[Assigned task 1]:
Answer these questions about the trig identity thread:
(a) What identity does poolshark ask to have verified?
(b) Which equations from Simpson's formulas does TD! suggest using in the numerator and denominator?
(c) Which identities does poolshark say the 11th grade Math class has to work with?
[Assigned task 2]: Reproduce the part of the trig identity thread starting with "Very easy with Simpson's !!!!" and going on through "easy with Simpson's.", character for character.

[Text section]:
-------
Verify the Trig Identity

**poolshark** · December 21st 2008, 02:45 PM

I've been working on this for a few hours... I have a mental block...

Verify the Identity:

[sin(2x)+sin(4x)] / [cos(2x) + cos(4x)] = tan(3x)

thanks so much, in advance

**TD!** · December 21st 2008, 02:47 PM

This should be easy if you can use Simpson's formulas (equations (1) and (3)) in the numerator and denominator...

**poolshark** · December 21st 2008, 02:55 PM

..working it...

**poolshark** · December 21st 2008, 03:09 PM

Very easy with Simpson's !!!!
Unfortunately, I'm in 11th grade Math and all we have to work with are sum/Difference/double angle identities... any more suggestions ???

**TD!** · December 21st 2008, 03:10 PM

It's indeed very easy with Simpson's.
-------
(Saved entries)
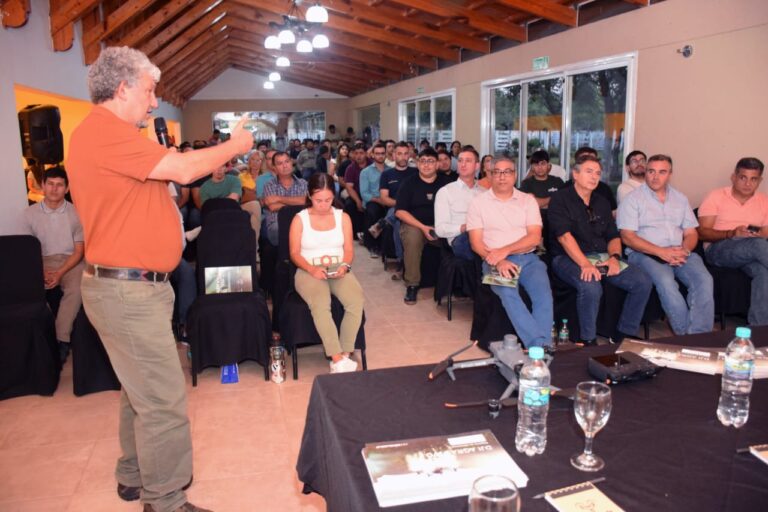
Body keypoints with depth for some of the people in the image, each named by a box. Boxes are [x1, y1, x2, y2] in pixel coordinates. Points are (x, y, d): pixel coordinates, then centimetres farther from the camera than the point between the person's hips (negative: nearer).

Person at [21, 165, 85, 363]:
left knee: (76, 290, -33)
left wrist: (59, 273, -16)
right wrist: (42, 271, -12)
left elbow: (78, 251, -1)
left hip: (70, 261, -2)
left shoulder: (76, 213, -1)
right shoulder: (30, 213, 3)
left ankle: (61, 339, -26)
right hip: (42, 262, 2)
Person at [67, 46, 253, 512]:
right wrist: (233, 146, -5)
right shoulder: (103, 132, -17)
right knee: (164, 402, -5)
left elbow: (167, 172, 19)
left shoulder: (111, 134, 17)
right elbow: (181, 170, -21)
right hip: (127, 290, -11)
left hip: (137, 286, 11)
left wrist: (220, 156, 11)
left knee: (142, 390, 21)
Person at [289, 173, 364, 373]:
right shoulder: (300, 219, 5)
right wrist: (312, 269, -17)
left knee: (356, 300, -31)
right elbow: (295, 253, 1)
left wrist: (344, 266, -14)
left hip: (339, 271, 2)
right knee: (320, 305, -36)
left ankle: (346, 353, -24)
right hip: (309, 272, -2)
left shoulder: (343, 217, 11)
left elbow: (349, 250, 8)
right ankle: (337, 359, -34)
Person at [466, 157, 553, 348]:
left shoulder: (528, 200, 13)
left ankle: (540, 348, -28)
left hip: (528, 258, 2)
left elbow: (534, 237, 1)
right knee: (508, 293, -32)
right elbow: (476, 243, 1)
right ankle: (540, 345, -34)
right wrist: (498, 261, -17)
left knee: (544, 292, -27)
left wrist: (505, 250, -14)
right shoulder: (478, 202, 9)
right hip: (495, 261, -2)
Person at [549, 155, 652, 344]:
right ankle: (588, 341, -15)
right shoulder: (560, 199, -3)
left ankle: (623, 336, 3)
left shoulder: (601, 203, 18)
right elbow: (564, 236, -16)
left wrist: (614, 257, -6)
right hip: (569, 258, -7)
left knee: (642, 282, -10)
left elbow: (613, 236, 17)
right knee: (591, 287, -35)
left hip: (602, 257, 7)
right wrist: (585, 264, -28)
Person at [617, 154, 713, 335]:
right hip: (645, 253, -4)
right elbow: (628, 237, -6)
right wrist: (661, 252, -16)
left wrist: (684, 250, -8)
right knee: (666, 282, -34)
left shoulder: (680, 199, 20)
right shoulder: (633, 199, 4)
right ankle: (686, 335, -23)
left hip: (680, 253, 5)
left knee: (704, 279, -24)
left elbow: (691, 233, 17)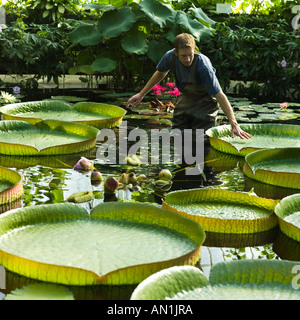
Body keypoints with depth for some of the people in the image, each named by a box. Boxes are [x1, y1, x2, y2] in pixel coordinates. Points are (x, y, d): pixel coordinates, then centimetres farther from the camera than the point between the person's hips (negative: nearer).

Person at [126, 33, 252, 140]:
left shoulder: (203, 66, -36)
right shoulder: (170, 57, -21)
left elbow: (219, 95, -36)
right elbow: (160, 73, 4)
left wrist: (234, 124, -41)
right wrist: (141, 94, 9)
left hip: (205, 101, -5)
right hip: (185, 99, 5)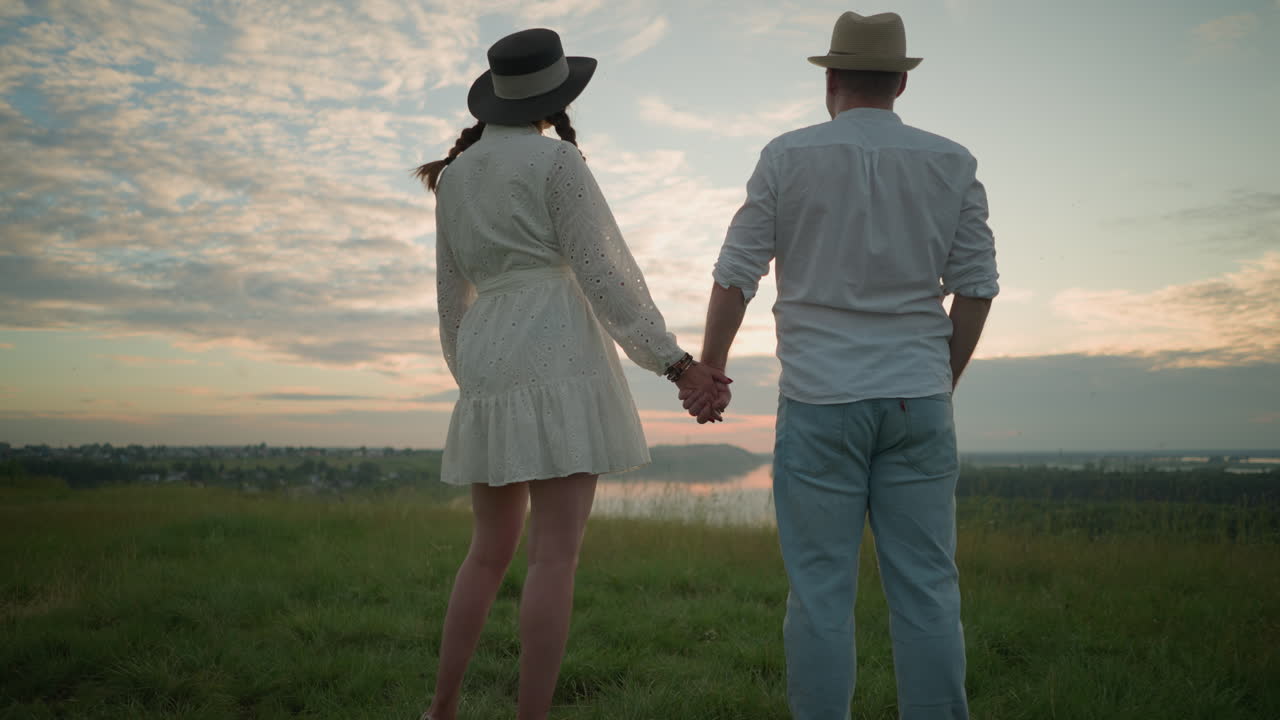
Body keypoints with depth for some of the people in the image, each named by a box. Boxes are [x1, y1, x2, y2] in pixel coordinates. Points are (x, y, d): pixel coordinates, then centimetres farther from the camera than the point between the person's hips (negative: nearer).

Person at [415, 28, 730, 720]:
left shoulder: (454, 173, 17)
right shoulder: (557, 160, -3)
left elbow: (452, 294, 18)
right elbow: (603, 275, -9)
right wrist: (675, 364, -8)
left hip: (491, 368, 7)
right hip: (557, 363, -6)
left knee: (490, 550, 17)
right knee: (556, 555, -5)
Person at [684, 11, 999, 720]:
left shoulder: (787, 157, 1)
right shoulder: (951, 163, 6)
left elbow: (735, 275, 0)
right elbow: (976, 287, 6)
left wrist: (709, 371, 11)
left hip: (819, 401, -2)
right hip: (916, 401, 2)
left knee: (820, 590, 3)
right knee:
-------
[Exercise response 1]:
(a) [sin(2x)+sin(4x)] / [cos(2x) + cos(4x)] = tan(3x)
(b) Equations (1) and (3)
(c) Sum/Difference/double angle identities

[Exercise response 2]:
Very easy with Simpson's !!!!
Unfortunately, I'm in 11th grade Math and all we have to work with are sum/Difference/double angle identities... any more suggestions ???

**TD!** · December 21st 2008, 03:10 PM

It's indeed very easy with Simpson's.